In a study that’ll prick the ears of many people approaching retirement age (around 84 the way things are currently going), retirement planner MGM Advantage analysed household expenditure and life expectancy data, and found that someone retiring this year could need an average annual household income of £26k to see out their retirement if they lived in Cardiff – a hefty £9k less than London. That kind of saving will buy you a lot of time at the nineteenth.
The only downside is that it means retiring in Cardiff. This isn’t meant as a slur on Wales, but it hardly nestles alongside Florida as the stuff of retirement dreams – the weather at Celtic Manor down the road in Newport is certainly a handicap when it comes to enjoying a casual round, for starters. And given how low the cost of living is in overseas locations like Spain, surely given the choice you’d have to be tempted to just pack up and head over there.
Still, not everyone wants to up sticks and follow the trail of citrus and sun, and such information could be handy for those for whom a tighter budget means more realistic ambitions. These days that’s an increasing number, with lower pension contributions, greater life expectancy and Bank of England deputy Charlie Bean – who last week told us all to go out spending not saving – conspiring to make our rainy-day pots less viable.
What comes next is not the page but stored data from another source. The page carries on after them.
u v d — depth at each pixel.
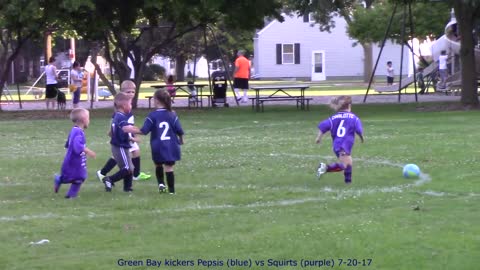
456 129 39.72
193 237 16.83
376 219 18.20
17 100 83.44
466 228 17.08
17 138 39.88
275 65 153.50
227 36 143.12
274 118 50.50
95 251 15.78
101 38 63.34
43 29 62.03
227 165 28.31
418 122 44.62
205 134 40.41
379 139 35.62
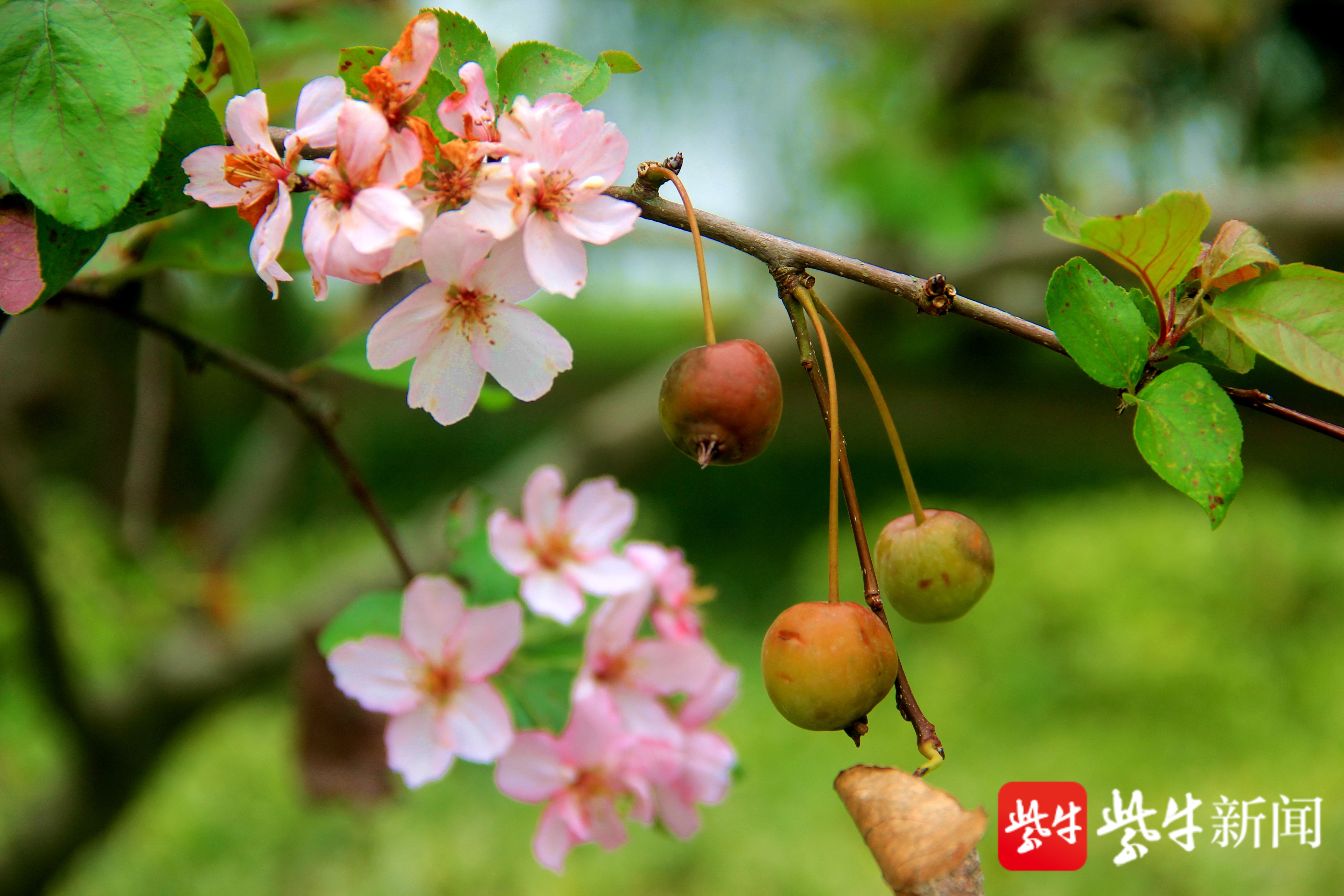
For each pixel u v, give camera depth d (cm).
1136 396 34
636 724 42
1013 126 133
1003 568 183
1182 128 160
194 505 97
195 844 135
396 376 43
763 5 138
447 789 150
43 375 86
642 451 117
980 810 31
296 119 34
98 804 81
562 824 41
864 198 114
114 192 32
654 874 131
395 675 40
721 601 247
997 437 264
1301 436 245
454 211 34
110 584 83
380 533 43
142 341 69
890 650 33
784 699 33
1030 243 116
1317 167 154
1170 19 145
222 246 41
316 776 54
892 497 290
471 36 35
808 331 34
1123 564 176
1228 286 35
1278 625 170
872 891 127
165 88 33
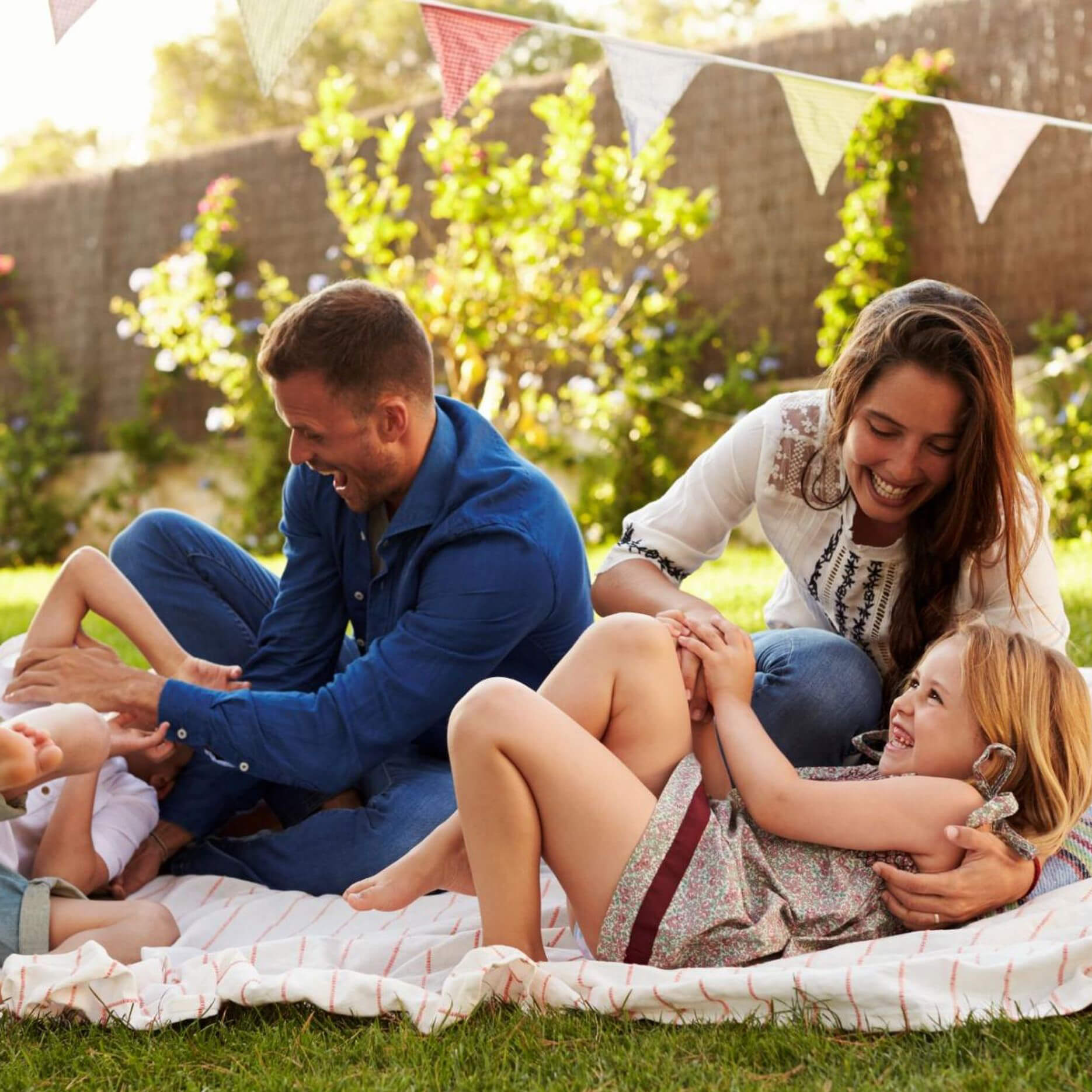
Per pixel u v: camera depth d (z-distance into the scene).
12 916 1.90
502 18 2.20
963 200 6.33
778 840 1.86
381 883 1.88
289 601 2.51
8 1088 1.53
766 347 6.75
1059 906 1.78
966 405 1.92
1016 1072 1.42
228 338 7.70
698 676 2.03
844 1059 1.48
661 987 1.62
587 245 7.19
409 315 2.26
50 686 2.21
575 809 1.75
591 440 6.99
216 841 2.39
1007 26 6.25
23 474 8.36
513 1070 1.51
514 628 2.25
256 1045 1.60
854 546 2.19
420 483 2.28
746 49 6.82
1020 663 1.85
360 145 7.75
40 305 8.57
Many retirees may in fact find heading to a city to be a sensible idea. The Office for National Statistics revealed last month that around 25% of the income of pensioner couples in 2008-9 came from money made working into retirement. And jobs are surely far easier to come by in places like Cardiff, or in fact Hull or Bradford – the second and third cheapest major UK cities to retire – than they are in a pretty village in Dorset.
It may seem like a downer after today’s golf heroics, but are we seeing the birth of the Costa del Salary?